Workflow arguments such as inputs file can be specified at submission time using the i or --inputsFile flag. For example:

agc workflow run my-workflow --inputsFile inputs.json

If the inputs file references local files, these will be synced with S3 and those files in S3 will be used when the workflow instance is run.

workflow optionFileUrl

An additional optionFileUrl can be provided using the ‘o’ or ‘–optionFileUrl’ flag. For example:

agc workflow run my-workflow --optionFileUrl optionFile.json

OptionFileUrl is only for use with engines that run in server mode (e.g. Cromwell).

Example option.json

{
    "option_name_1": "option value 1",
    "option_name_2": "option value 2"
}

list

The agc workflow list command can be used to list all workflows that are specified in the current project.

describe

The agc workflow describe <workflow-name> command will return detailed information about the named workflow based on the specification in the current project YAML file.

status

To find out the status of workflow instances that are running, or have been run you can use the agc workflow status command. This will display details on 20 recent workflows from the project, to display more, or fewer you can use the --limit number flag where the number may be as many as 1000.

To list the status of workflows run or running in a specific context use the --context-name flag and provide the name of one of the contexts of the project.

You may get the status of workflow instances by workflow name using the --workflow-name flag.

To display the status of a specific workflow instance you can provide the id of the desired workflow instance with the --instance-id flag.

stop

A running workflow instance can be stopped at any time using the agc workflow stop <instance-id> command. When issued, Amazon Genomics CLI will look up the appropriate context and engine using the instance-id of the workflow and instruct the engine to stop the workflow. What happens next depends on the actual workflow engine. For example, in the case of the Cromwell WDL engine, any currently executing tasks will halt, any pending tasks will be removed from the work queue and no further tasks will be started for that workflow instance.

output

You can obtain the output (if any) of a completed workflow run using the output command and supplying the workflow run id.
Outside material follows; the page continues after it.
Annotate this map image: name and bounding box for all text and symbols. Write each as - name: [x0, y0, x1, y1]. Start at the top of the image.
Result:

Typically, this is useful for locating the files produced by a workflow, although the actual output generated depends on the workflow specification and engine.
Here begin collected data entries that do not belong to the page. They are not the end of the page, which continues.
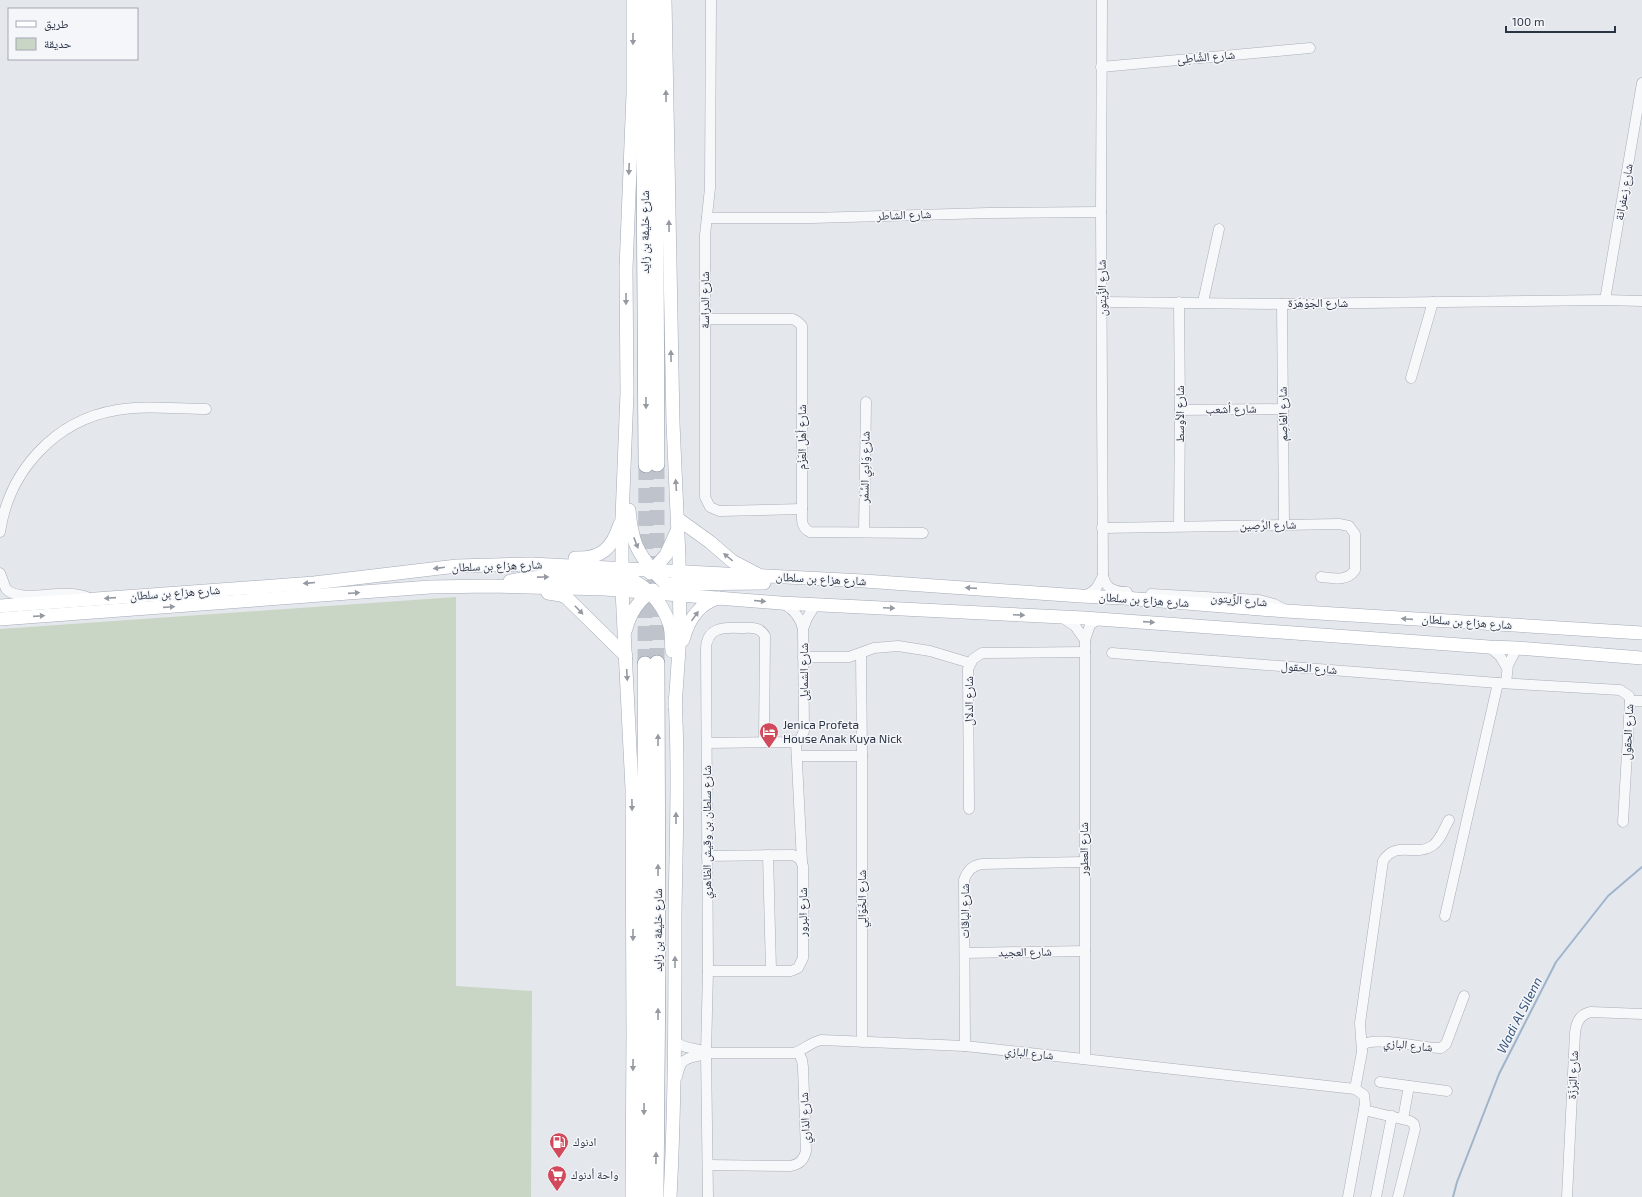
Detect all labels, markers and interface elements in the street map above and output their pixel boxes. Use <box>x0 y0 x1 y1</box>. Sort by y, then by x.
legend <box>8 8 138 60</box>
scale bar <box>1506 8 1615 34</box>
text: 100 m <box>1512 14 1544 28</box>
text: طريق <box>44 16 69 31</box>
one-way arrow <box>630 33 636 46</box>
text: حديقة <box>44 36 72 51</box>
street label: شارع الشَّاطِئ <box>1176 46 1236 68</box>
one-way arrow <box>663 89 669 102</box>
street label: شارع زعفرانة <box>1611 162 1637 222</box>
one-way arrow <box>626 163 633 175</box>
street label: شارع خليفة بن زايد <box>637 190 653 274</box>
street label: شارع الشاطر <box>875 206 932 224</box>
one-way arrow <box>666 219 672 232</box>
street label: شارع الزَّيتون <box>1094 259 1110 317</box>
street label: شارع الدراسة <box>697 271 713 329</box>
one-way arrow <box>623 293 629 306</box>
street label: شارع الجَوْهَرَة <box>1288 295 1348 311</box>
one-way arrow <box>668 349 674 362</box>
street label: شارع الأوسط <box>1172 385 1188 443</box>
street label: شارع العَاصِم <box>1275 386 1291 441</box>
one-way arrow <box>643 397 649 410</box>
street label: شارع أشعب <box>1205 401 1257 417</box>
street label: شارع أهْل العَزْم <box>794 404 810 470</box>
street label: شارع وَادِي السَّمْر <box>856 431 876 504</box>
one-way arrow <box>672 479 679 491</box>
street label: شارع الرَّصِين <box>1240 517 1296 533</box>
one-way arrow <box>633 537 639 549</box>
one-way arrow <box>723 553 734 562</box>
street label: شارع هزاع بن سلطان <box>451 556 543 576</box>
one-way arrow <box>433 565 445 571</box>
street label: شارع هزاع بن سلطان <box>775 569 867 589</box>
one-way arrow <box>537 574 550 580</box>
one-way arrow <box>303 580 316 587</box>
street label: شارع هزاع بن سلطان <box>129 582 221 604</box>
one-way arrow <box>965 585 977 592</box>
one-way arrow <box>348 589 360 596</box>
street label: شارع هزاع بن سلطان <box>1098 589 1190 611</box>
street label: شارع الزَّيتون <box>1210 590 1268 610</box>
one-way arrow <box>104 594 116 601</box>
one-way arrow <box>754 598 766 605</box>
one-way arrow <box>163 603 175 610</box>
one-way arrow <box>883 604 895 611</box>
one-way arrow <box>574 605 584 615</box>
one-way arrow <box>691 610 699 621</box>
one-way arrow <box>1013 611 1025 618</box>
street label: شارع هزاع بن سلطان <box>1421 611 1513 633</box>
one-way arrow <box>33 612 45 619</box>
one-way arrow <box>1401 615 1413 622</box>
one-way arrow <box>1143 619 1156 625</box>
street label: شارع الشمايل <box>796 643 812 701</box>
street label: شارع الحقول <box>1280 658 1338 678</box>
one-way arrow <box>623 669 630 681</box>
street label: شارع الدلال <box>961 676 977 726</box>
street label: شارع الحقول <box>1619 703 1637 761</box>
place label: Jenica Profeta House Anak Kuya Nick <box>783 717 902 745</box>
hotel icon: Jenica Profeta House Anak Kuya Nick <box>758 721 780 749</box>
one-way arrow <box>654 734 661 746</box>
street label: شارع سلطان بن وقيش الظاهري <box>699 765 717 899</box>
one-way arrow <box>629 799 635 812</box>
one-way arrow <box>673 811 679 824</box>
street label: شارع العطور <box>1076 822 1092 877</box>
one-way arrow <box>655 863 661 876</box>
street label: شارع الخَوَالِي <box>854 870 872 928</box>
street label: شارع الباقات <box>957 884 973 938</box>
street label: شارع البرور <box>795 887 811 938</box>
street label: شارع خليفة بن زايد <box>650 888 666 972</box>
one-way arrow <box>630 929 636 942</box>
street label: شارع العجيد <box>998 944 1052 960</box>
one-way arrow <box>672 955 678 968</box>
water label: Wadi Al Silenn <box>1493 974 1545 1056</box>
one-way arrow <box>655 1007 661 1020</box>
street label: شارع البازي <box>1382 1034 1434 1058</box>
street label: شارع البازي <box>1003 1042 1055 1066</box>
street label: شارع البَرْزَة <box>1564 1050 1582 1100</box>
one-way arrow <box>630 1059 636 1072</box>
street label: شارع الذاري <box>796 1092 816 1144</box>
one-way arrow <box>641 1103 647 1116</box>
fuel station icon: ادنوك <box>548 1131 570 1159</box>
place label: ادنوك <box>573 1134 597 1148</box>
one-way arrow <box>653 1151 659 1164</box>
supermarket icon: واحة أدنوك <box>546 1164 568 1192</box>
place label: واحة أدنوك <box>571 1167 619 1181</box>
If the workflow declares outputs you may also obtain these using the command:

agc workflow output <workflow_run_id>

The following is an example of output from the “CramToBam” workflow run in a context using the Cromwell engine.

OUTPUT	id	aaba95e8-7512-48c3-9a61-1fd837ff6099
OUTPUT	outputs.CramToBamFlow.outputBai	s3://agc-123456789012-us-east-1/project/GATK/userid/mrschre4GqyMA/context/spotCtx/cromwell-execution/CramToBamFlow/aaba95e8-7512-48c3-9a61-1fd837ff6099/call-CramToBamTask/NA12878.bai
OUTPUT	outputs.CramToBamFlow.outputBam	s3://agc-123456789012-us-east-1/project/GATK/userid/mrschre4GqyMA/context/spotCtx/cromwell-execution/CramToBamFlow/aaba95e8-7512-48c3-9a61-1fd837ff6099/call-CramToBamTask/NA12878.bam
OUTPUT	outputs.CramToBamFlow.validation_report	s3://agc-123456789012-us-east-1/project/GATK/userid/mrschre4GqyMA/context/spotCtx/cromwell-execution/CramToBamFlow/aaba95e8-7512-48c3-9a61-1fd837ff6099/call-ValidateSamFile/NA12878.validation_report

Cost

Your account will be charged based on actual resource usage including compute time, storage, data transfer charges etc. The resources used will depend on the resources requested in your workflow definition as interpreted by the workflow engine according the resources made available in the context in which the workflow is run. If a spot context is used then the costs of the spot instances will be determined by the rules governing spot instance charges.

Tags

Resources used by Amazon Genomics CLI are tagged including the username, project name and the context name. Currently, tagging is not possible at the level of an individual workflow.